##### RECORDED DATA #####

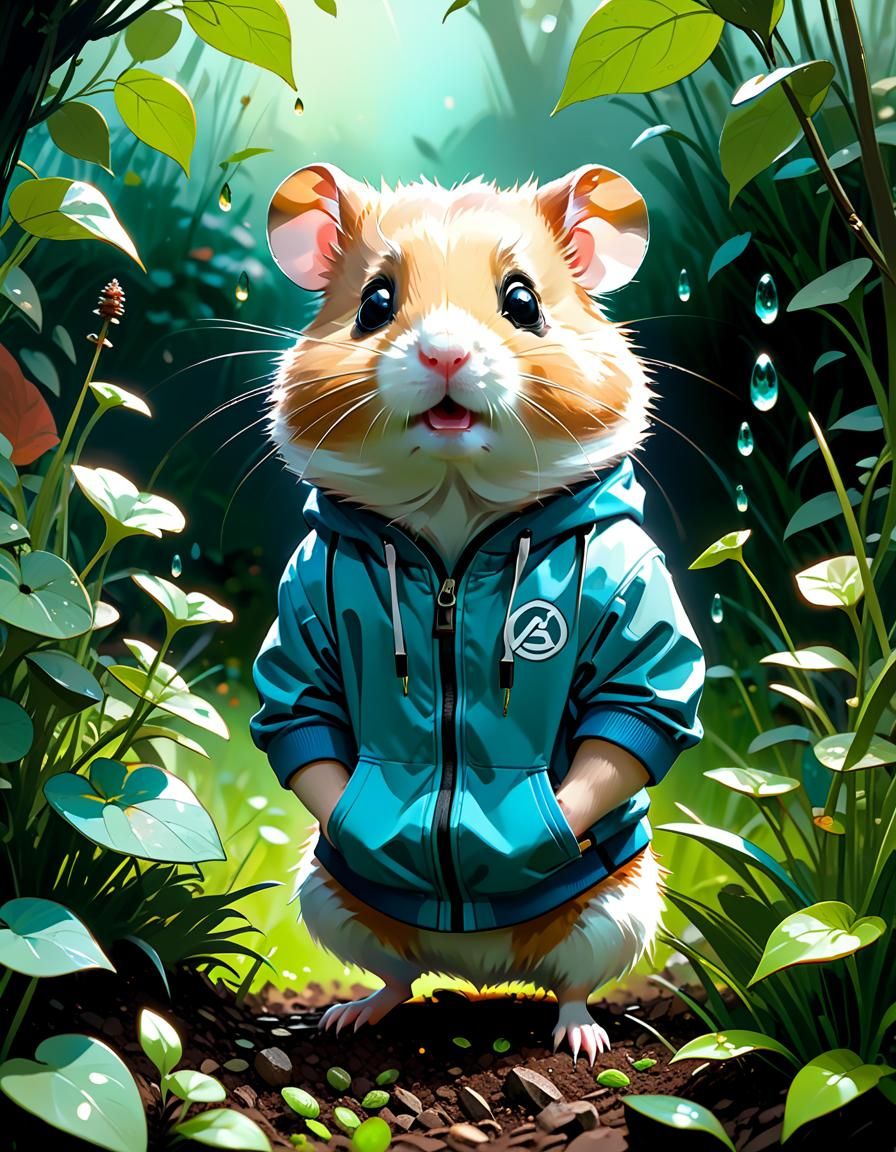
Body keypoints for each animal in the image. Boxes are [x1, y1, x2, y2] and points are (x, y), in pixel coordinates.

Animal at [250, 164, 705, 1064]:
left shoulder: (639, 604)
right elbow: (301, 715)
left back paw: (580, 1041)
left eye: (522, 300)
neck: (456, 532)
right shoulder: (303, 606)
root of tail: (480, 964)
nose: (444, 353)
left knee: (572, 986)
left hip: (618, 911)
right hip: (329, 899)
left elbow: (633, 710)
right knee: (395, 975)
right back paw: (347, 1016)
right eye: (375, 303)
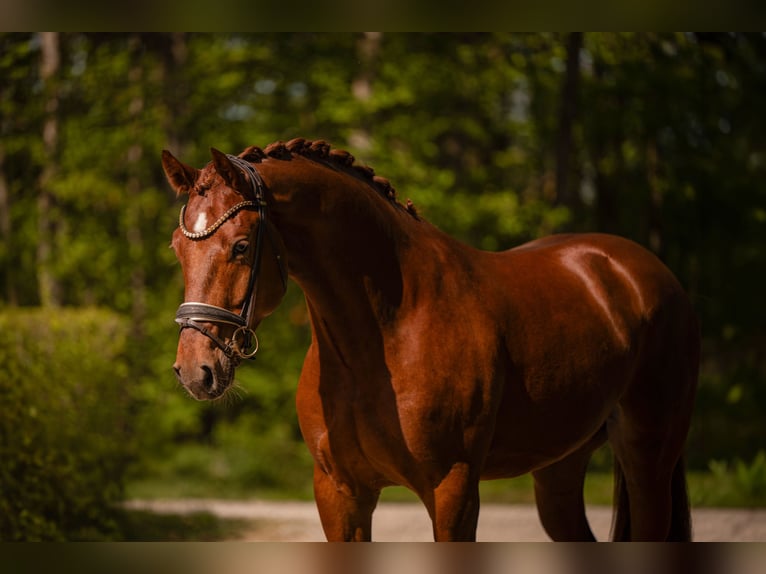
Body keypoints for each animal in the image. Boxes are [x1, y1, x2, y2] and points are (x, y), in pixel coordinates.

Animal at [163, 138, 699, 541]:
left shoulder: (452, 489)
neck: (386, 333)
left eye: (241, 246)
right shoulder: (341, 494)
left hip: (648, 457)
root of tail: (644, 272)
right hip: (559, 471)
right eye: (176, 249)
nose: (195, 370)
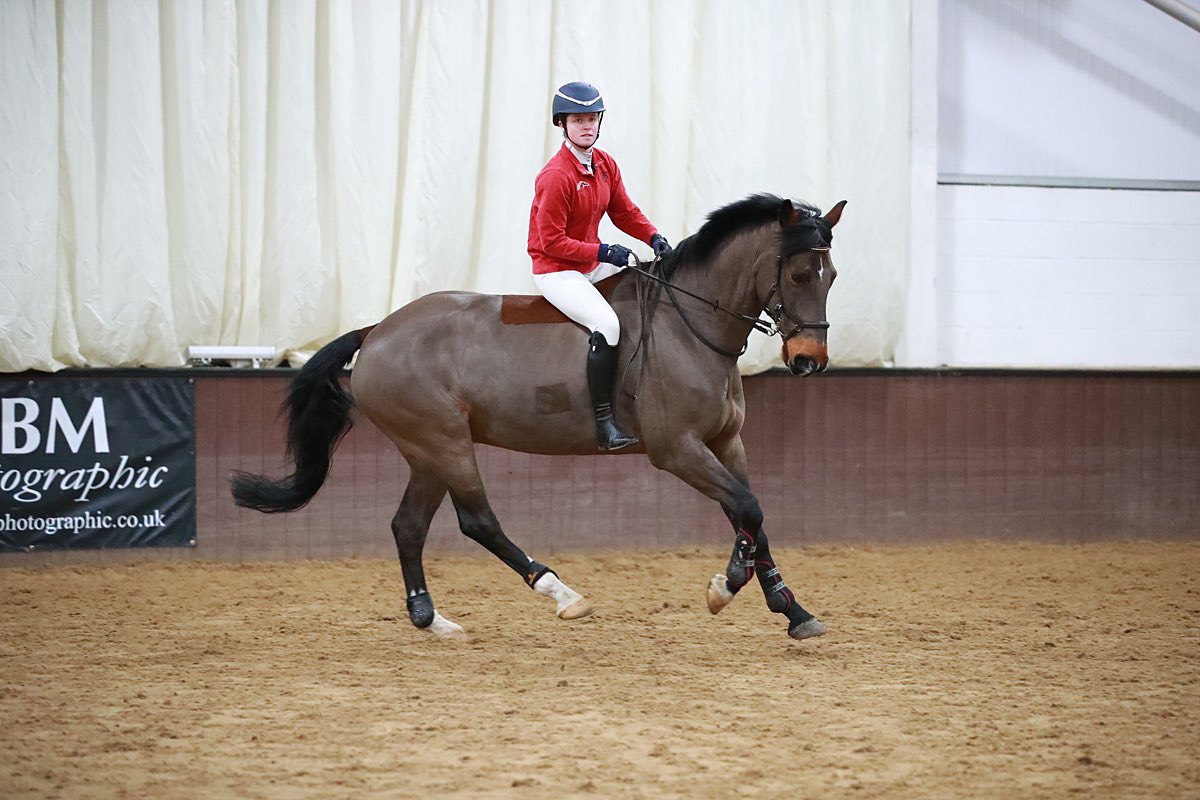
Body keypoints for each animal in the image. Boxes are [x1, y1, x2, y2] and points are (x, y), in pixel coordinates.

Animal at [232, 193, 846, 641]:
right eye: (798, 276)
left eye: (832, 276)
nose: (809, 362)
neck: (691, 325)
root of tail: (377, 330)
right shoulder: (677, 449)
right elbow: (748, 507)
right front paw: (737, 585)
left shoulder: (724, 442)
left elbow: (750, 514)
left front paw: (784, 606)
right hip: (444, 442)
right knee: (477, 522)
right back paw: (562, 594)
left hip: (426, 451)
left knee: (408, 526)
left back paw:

#####

▶ **EXERCISE REQUIREMENTS**
Give back exactly the lines from the one that contains "left knee: (572, 986)" to the final line of the data above, both included, with all pictures removed.

▶ **RESULT OF THE EXERCISE**
left knee: (572, 986)
left hip: (618, 911)
right hip: (329, 899)
left elbow: (633, 710)
right knee: (395, 975)
right back paw: (347, 1016)
right eye: (375, 303)
Body keypoints for each animal in the image. Boxes are [x1, y1, x2, y2] and points are (x, y), in pixel coordinates.

Animal at [163, 138, 699, 541]:
left shoulder: (452, 489)
neck: (386, 333)
left eye: (241, 246)
right shoulder: (341, 494)
left hip: (648, 457)
root of tail: (644, 272)
right hip: (559, 471)
right eye: (176, 249)
nose: (195, 370)
Body keypoints for each animal in the image. Boxes are [x1, y1, x2, y2] and points are (x, y), in pixel coordinates.

Animal at [232, 193, 846, 641]:
right eye: (798, 276)
left eye: (832, 276)
nose: (809, 362)
neck: (691, 325)
root of tail: (377, 330)
right shoulder: (677, 449)
right elbow: (748, 507)
right front paw: (737, 585)
left shoulder: (724, 442)
left elbow: (750, 514)
left front paw: (784, 606)
right hip: (444, 442)
right knee: (477, 522)
right back paw: (562, 594)
left hip: (426, 451)
left knee: (408, 526)
left back paw:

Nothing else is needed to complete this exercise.